Weekly Covid deaths in England and Wales rise 17% to 668 with virus now behind one in 15 fatalities, official data reveals

  • Some 10,628 deaths were registered in England and Wales in the week ending August 27, the ONS revealed 
  • Of those recorded, 6.5 per cent (668) had the coronavirus mentioned on their death certificate 
  • This is a 17 per cent hike compared to one week earlier, when 570 of 10,013 deaths were linked with Covid 
  • It comes as a further 45 daily Covid deaths were added to the toll yesterday, according to official figures 

Weekly deaths in England and Wales linked with the coronavirus rose by 17 per cent at the end of August, according to official figures.

The Office for National Statistics said there were 668 deaths linked with the virus on the week ending August 27, up from 570 in the previous seven days.

There were a total of 10,268 deaths from all causes in the most recent week, with Covid linked with one in every 15 of them (6.5 per cent).

The 668 deaths registrations in the two countries is the highest figure since March 26, when 719 deaths were recorded. Deaths dropped as low as 84 in the week to June 11.

The latest figures show the impact of the third wave, which began in the UK in May and has led to an increase in the number of new cases of coronavirus as well a smaller but steady rise in hospital patients. 
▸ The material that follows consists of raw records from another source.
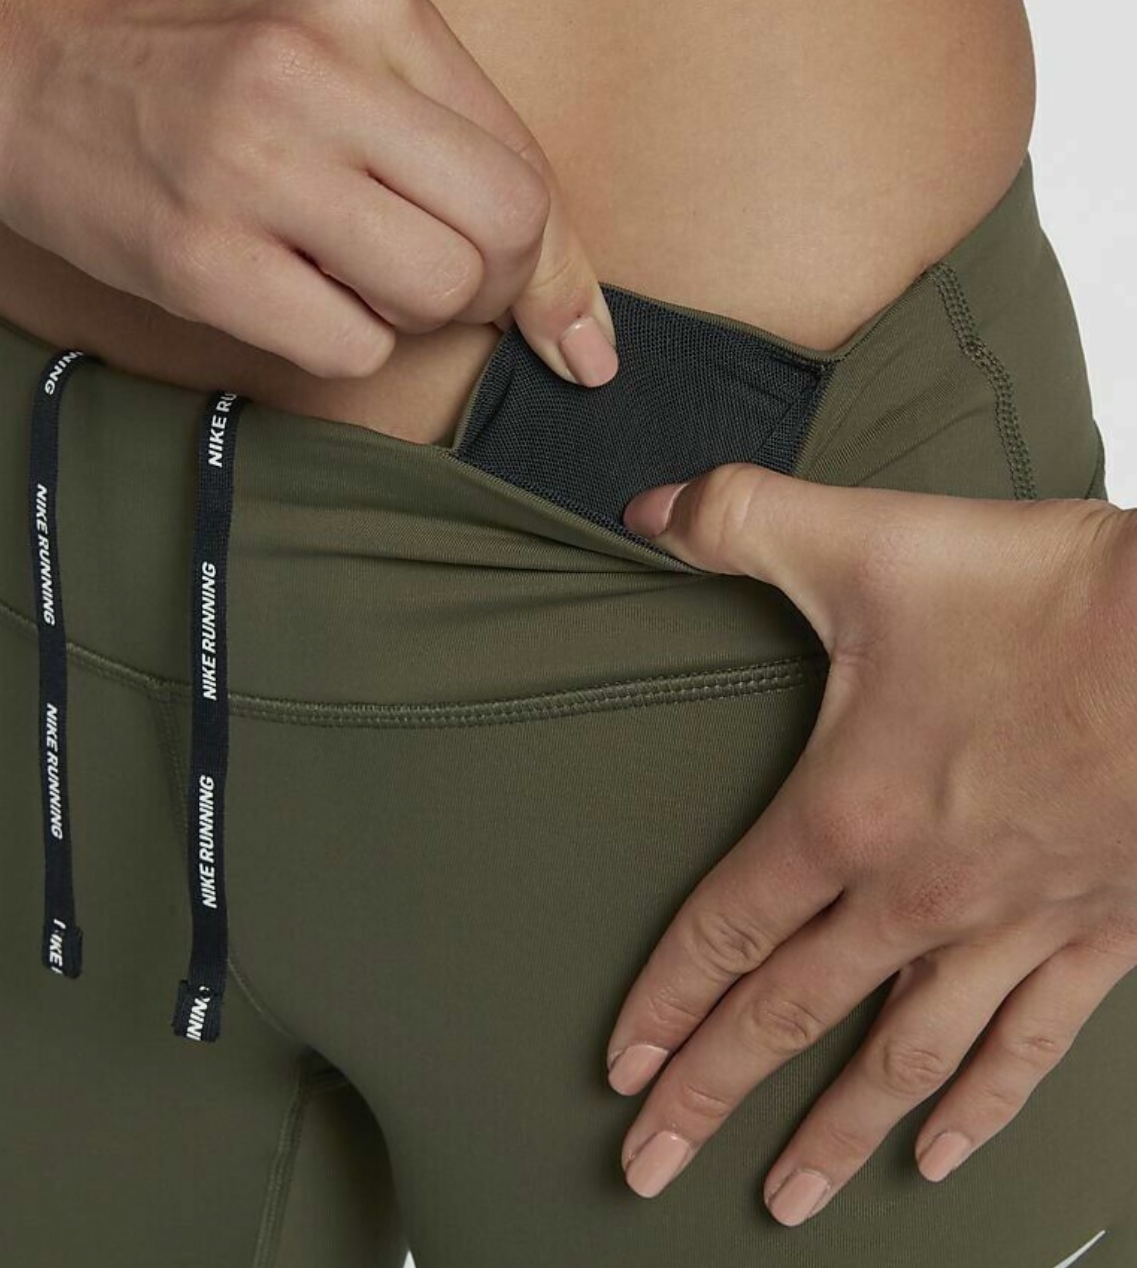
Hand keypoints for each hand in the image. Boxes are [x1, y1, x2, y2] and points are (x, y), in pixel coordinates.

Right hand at [0, 0, 615, 382]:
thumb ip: (447, 143)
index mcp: (368, 1)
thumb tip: (578, 319)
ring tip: (349, 278)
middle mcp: (316, 69)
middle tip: (432, 286)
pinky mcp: (198, 255)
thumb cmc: (184, 59)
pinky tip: (289, 294)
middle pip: (501, 232)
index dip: (555, 268)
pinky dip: (341, 344)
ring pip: (435, 294)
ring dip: (414, 316)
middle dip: (491, 290)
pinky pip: (348, 349)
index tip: (577, 339)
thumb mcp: (329, 55)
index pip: (523, 167)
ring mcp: (251, 163)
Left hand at [605, 463, 1136, 1225]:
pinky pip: (1024, 1048)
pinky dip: (978, 1108)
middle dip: (712, 1096)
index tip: (621, 1071)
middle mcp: (919, 896)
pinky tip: (942, 1154)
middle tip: (651, 1170)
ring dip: (834, 1134)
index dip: (664, 1002)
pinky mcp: (1098, 936)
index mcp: (848, 816)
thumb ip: (737, 521)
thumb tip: (645, 511)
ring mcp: (1011, 929)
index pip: (725, 932)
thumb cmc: (1049, 598)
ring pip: (900, 1060)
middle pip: (788, 1019)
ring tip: (782, 1200)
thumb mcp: (867, 540)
Meanwhile, a further 45 daily Covid deaths were added to the toll yesterday. It marked a six per cent fall compared to last Monday, but the figures were impacted by the bank holiday and weekend.

It comes as ministers today refused to rule out a two-week ‘firebreak lockdown’ in England during the October school holidays if hospitalisations continue to rise.

But a full lockdown is unlikely, as officials are confident that the vaccine rollout is working – with deaths registered in the most recent week just 7.9 per cent of the January spike, when 8,433 were logged in one week.

Vaccinations in England are estimated to have directly averted 105,900 deaths, according to latest research by Cambridge University and Public Health England. 

 

In England, 9,630 deaths were registered in the most recent week, which is 1,070 more and 12.5 per cent higher than the five year average. It is also an increase of 229 deaths compared to last week.

Of the total fatalities, 649 (6.7 per cent) involved Covid, an increase of 17.8 per cent from the 551 fatalities linked with the virus one week earlier.

Deaths that involved Covid increased in seven of the nine regions in England, with the largest increase spotted in the South East where the figure jumped 65.9 per cent from 44 to 73 in just seven days.

London saw the most deaths connected with the virus (107), followed by the North West (101), the West Midlands and the South East.

But deaths linked with the virus dropped in Yorkshire and the Humber and the West Midlands.

Meanwhile, 616 deaths were registered in Wales, 18 more deaths than the previous week and 7.5 per cent higher than the five-year average. Some 16 of these deaths involved Covid, which is two less than one week earlier.

This marks the eighth week in a row that the ONS has reported a higher number of deaths than they would expect to see at this time of year.